Another academic truism is that teaching plays second fiddle to research, and ’twas ever thus. Or was it?
Writing in this week’s Times 黑料吃瓜网, Bruce Macfarlane, professor of higher education at the University of Southampton, argues that this may not be as “traditional” a view as many believe.
Sifting through old journal articles on the topic, he returns to a seminal study published in 1971 that reports that in the mid-1960s only one in 10 academics was even “interested” in research, let alone blinkered in the pursuit of it.
Most were “elitist teachers”, it says, who would have had little truck with 50 per cent participation targets, but would have been equally nonplussed by the research excellence framework.
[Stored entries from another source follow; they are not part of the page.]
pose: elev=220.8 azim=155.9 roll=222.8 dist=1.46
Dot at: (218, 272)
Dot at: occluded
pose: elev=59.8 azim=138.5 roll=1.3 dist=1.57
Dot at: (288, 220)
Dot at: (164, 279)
Macfarlane blames the separation of public funding for research and teaching for this change in priorities, but his wider point is that higher education may be too quick to believe that things are as they have always been.
A similar theme is explored in our features pages by Aileen Fyfe, reader in modern British history at the University of St Andrews, who delves into the history of peer review.
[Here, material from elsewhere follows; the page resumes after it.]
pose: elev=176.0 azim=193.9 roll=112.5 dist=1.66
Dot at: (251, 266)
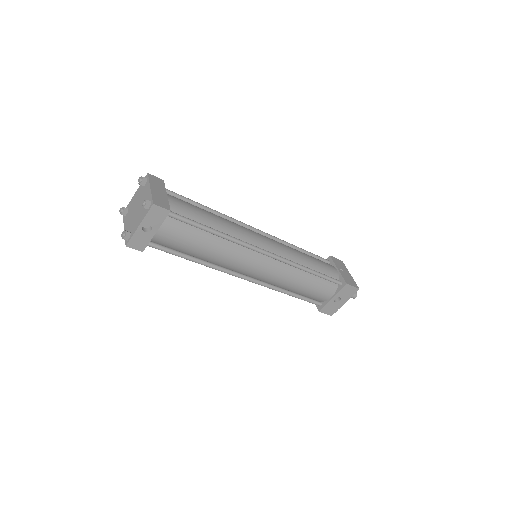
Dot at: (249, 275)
It is commonly believed that peer review is as old as academic publishing (the first scientific journal was launched in 1665), but for much of the past 350 years it has been journal editors, not referees, who have been the gatekeepers, Fyfe says. This distinction is a subtle but important one, she argues, and it brings home the fact that the practice was not peer review in the sense that we understand it today.
For Fyfe, the implication is that peer review should not be seen as a “sacred cow”, but rather as a system that has developed over time, with the potential to develop further.
To flip these examples on their head, there are also instances of “new” pressures that on closer examination aren’t new at all.
One of the most impassioned debates of recent years has been about research impact, and the concern that with the introduction of impact into the funding formula, scientists are being forced to try to pick winners or to pursue only economically valuable lines of enquiry.
The tweaks to funding mechanisms may be new, but attempts to predict outcomes are not.
Speaking this month when he was awarded a global health award for his work on the Ebola virus and HIV/Aids, Peter Piot, director of the London School of Hygiene and Tropical Medicine, described the start of his career. “I was not supposed to work on infectious diseases,” he said. “When I was in my last year of medical school…I was told there was no future in infectious diseases. Didn’t we have antibiotics? Didn’t we have vaccines? Didn’t we have sanitation and hygiene? But I’m a bit of a stubborn person, so I went for what I was interested in, and I was interested in the science of microbes and their interaction with people and animals.”
Not long after, he found himself in an African field laboratory, looking through a microscope at Ebola for the first time. Nothing more need be said about the impact his work went on to have.